Thursday, July 23, 2009
Lawmakers braced for a long debate Thursday as they vote on a complex budget plan struck by Gov. Arnold Schwarzenegger and legislative leaders that is designed to reverse the state's slide toward insolvency.
Under the compromise the 80-member Assembly and 40-member state Senate planned to start considering Thursday afternoon, the state hopes to eliminate less than 60 percent of a projected $26 billion deficit with spending cuts. The rest would get covered by one-time raids on local government funding and accounting maneuvers, such as deferring state employee paychecks by one day for a savings on paper of $1.2 billion.
Given past budget debates, whether the plan gets the Legislature's required two-thirds approval is not likely to be known until early Friday. It could take even longer before officials decide whether the deal will allow California to stop issuing IOUs.
Legislative leaders acknowledge their solution is imperfect and contains distasteful provisions such as offshore oil drilling and cuts across all major programs, including education, prisons, health care and welfare. But they're making their case to 115 other lawmakers that the plan is vital to address the state's cash-flow crisis.
"Given the enormity of the numbers, I'm damn proud of what the Legislature and the governor have done here to avoid a complete catastrophe," said state Senate President Pro Tem Darrell Steinberg.
But the plan's passage remains uncertain in a fractious Legislature that has been mired in a seemingly endless fiscal crisis for at least two years. Lawmakers from both parties also are reluctant to anger their constituents - not to mention jeopardize their own political ambitions - through a raid on local governments. Local governments have already announced they are ready to sue.
"We're going to fight Sacramento," said Los Angeles Mayor Antonio Villaraigosa. The city stands to lose $266 million over one year under the tentative pact, he said.
Health and welfare groups and public employee unions continued to protest the cuts. A group of seniors and disabled people on Thursday planned to give Schwarzenegger a giant mock thank-you card from oil and tobacco companies, which they said fared well under the deal at the expense of California's most vulnerable.
The overall deal needs to satisfy the bond markets so California will be able to take out short-term loans to cover daily expenses until next spring, when most of the state's tax revenue arrives. The plan also accelerates collection of about $610 million in income and corporate taxes so the state gets the money sooner.
State Treasurer Bill Lockyer has said it was too soon to tell the impact of the deal on the state's borrowing needs.
Obtaining those loans is essential to the state's ability to stop issuing IOUs to thousands of state contractors and vendors, which it has been doing in an effort to conserve cash. The total amount of IOUs issued for July alone was expected to reach nearly $3 billion.
Unless the budget for the current fiscal year is balanced by late August, the state controller has warned that California's cash shortage will grow so acute that he may start paying government workers with IOUs and halt contributions to state pension funds.

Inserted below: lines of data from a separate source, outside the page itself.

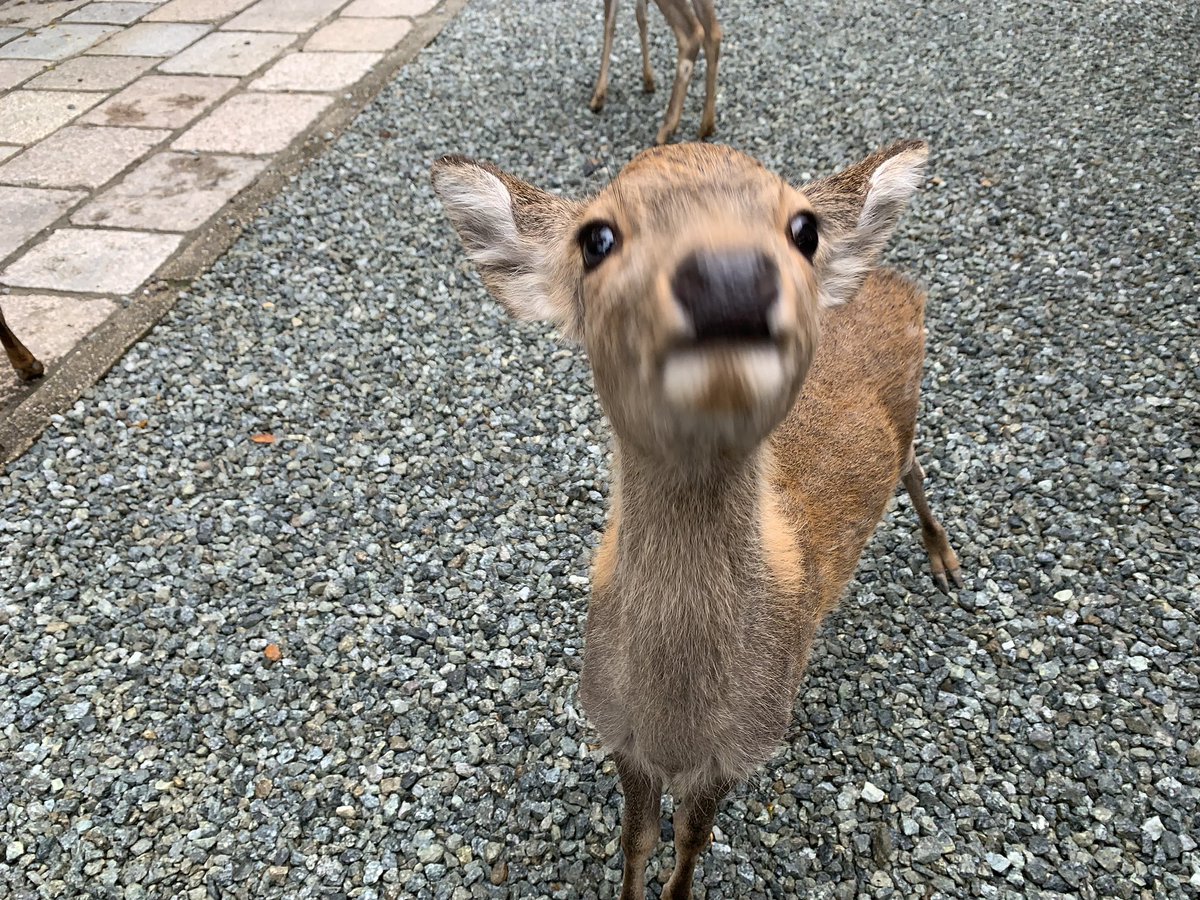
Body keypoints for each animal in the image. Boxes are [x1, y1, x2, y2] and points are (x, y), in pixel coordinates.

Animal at [431, 138, 963, 898]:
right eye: (596, 238)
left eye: (804, 229)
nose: (730, 277)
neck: (675, 721)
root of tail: (893, 280)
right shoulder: (616, 730)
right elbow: (636, 840)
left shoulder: (743, 745)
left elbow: (690, 840)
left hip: (913, 410)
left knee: (915, 469)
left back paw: (945, 560)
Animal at [589, 0, 722, 146]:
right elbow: (638, 15)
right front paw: (648, 80)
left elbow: (610, 21)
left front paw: (599, 95)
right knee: (714, 34)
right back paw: (707, 126)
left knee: (692, 34)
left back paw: (667, 128)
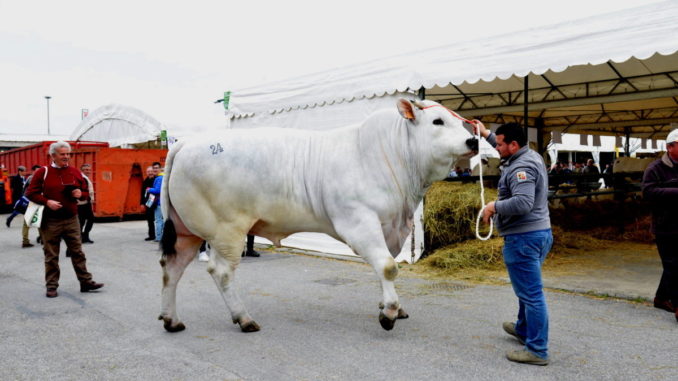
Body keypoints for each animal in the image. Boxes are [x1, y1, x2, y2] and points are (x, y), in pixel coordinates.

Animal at [160, 99, 494, 332]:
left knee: (171, 268)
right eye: (438, 121)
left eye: (459, 121)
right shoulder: (358, 221)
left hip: (186, 231)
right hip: (226, 230)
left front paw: (392, 306)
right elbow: (388, 266)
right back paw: (243, 318)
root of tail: (186, 142)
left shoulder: (388, 227)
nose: (473, 140)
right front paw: (388, 312)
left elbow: (383, 266)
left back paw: (171, 319)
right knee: (221, 272)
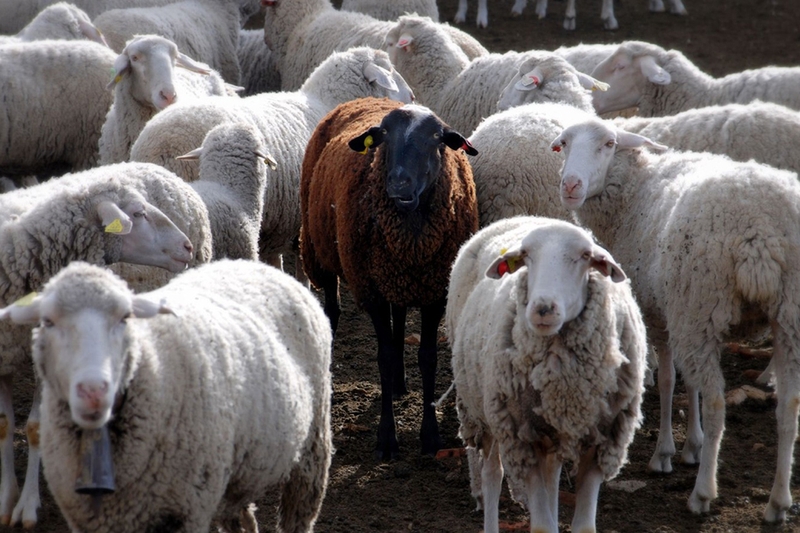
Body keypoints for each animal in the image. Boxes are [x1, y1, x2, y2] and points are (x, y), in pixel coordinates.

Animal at [0, 165, 197, 527]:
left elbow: (35, 428)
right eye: (138, 213)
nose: (187, 246)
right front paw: (6, 499)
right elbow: (5, 425)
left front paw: (28, 505)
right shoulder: (4, 353)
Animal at [0, 258, 333, 533]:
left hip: (312, 449)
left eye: (125, 318)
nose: (93, 390)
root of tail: (253, 264)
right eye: (47, 322)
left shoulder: (186, 511)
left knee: (299, 511)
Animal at [299, 96, 479, 460]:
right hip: (320, 250)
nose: (399, 183)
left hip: (395, 277)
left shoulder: (434, 290)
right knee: (333, 310)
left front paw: (430, 437)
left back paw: (399, 383)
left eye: (437, 137)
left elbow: (427, 357)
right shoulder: (372, 292)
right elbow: (381, 358)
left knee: (400, 320)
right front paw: (387, 438)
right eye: (382, 136)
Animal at [446, 215, 647, 533]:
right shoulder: (522, 439)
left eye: (585, 256)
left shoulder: (602, 441)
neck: (564, 384)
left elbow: (583, 526)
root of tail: (522, 217)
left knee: (551, 477)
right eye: (526, 255)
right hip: (484, 411)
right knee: (492, 475)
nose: (542, 308)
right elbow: (542, 525)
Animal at [551, 116, 800, 522]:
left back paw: (702, 494)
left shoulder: (660, 313)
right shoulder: (675, 309)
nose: (570, 185)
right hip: (785, 316)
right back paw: (778, 502)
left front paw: (666, 453)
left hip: (701, 303)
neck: (635, 191)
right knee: (789, 406)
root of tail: (760, 229)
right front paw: (692, 447)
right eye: (563, 144)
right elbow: (688, 382)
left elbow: (669, 381)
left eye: (608, 143)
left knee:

State employees also have been furloughed three days a month, the equivalent of a 14 percent pay cut, and the state's bond rating is hovering near junk status.
On Wednesday, Schwarzenegger predicted the agreement to balance the state's books would get through the Legislature despite "some hiccups, some obstacles, some bumps in the road" put up by special interest groups.
The plan would sell off part of the State Compensation Insurance Fund, a quasi-governmental agency that is the state's largest writer of workers' compensation insurance, for an estimated $1 billion. The state Legislature's budget analyst has said it's unlikely a sale could be completed by the end of the fiscal year, June 30, 2010.
The plan also would push back state employee paychecks by one day so that paychecks originally slated for June 30 would be issued July 1, the start of the 2010-11 fiscal year.
"It doesn't close the deficit," said University of Southern California political scientist Sherry Bebitch Jeffe. "Are they going to next year shift the last paycheck over again? That doesn't solve the problem."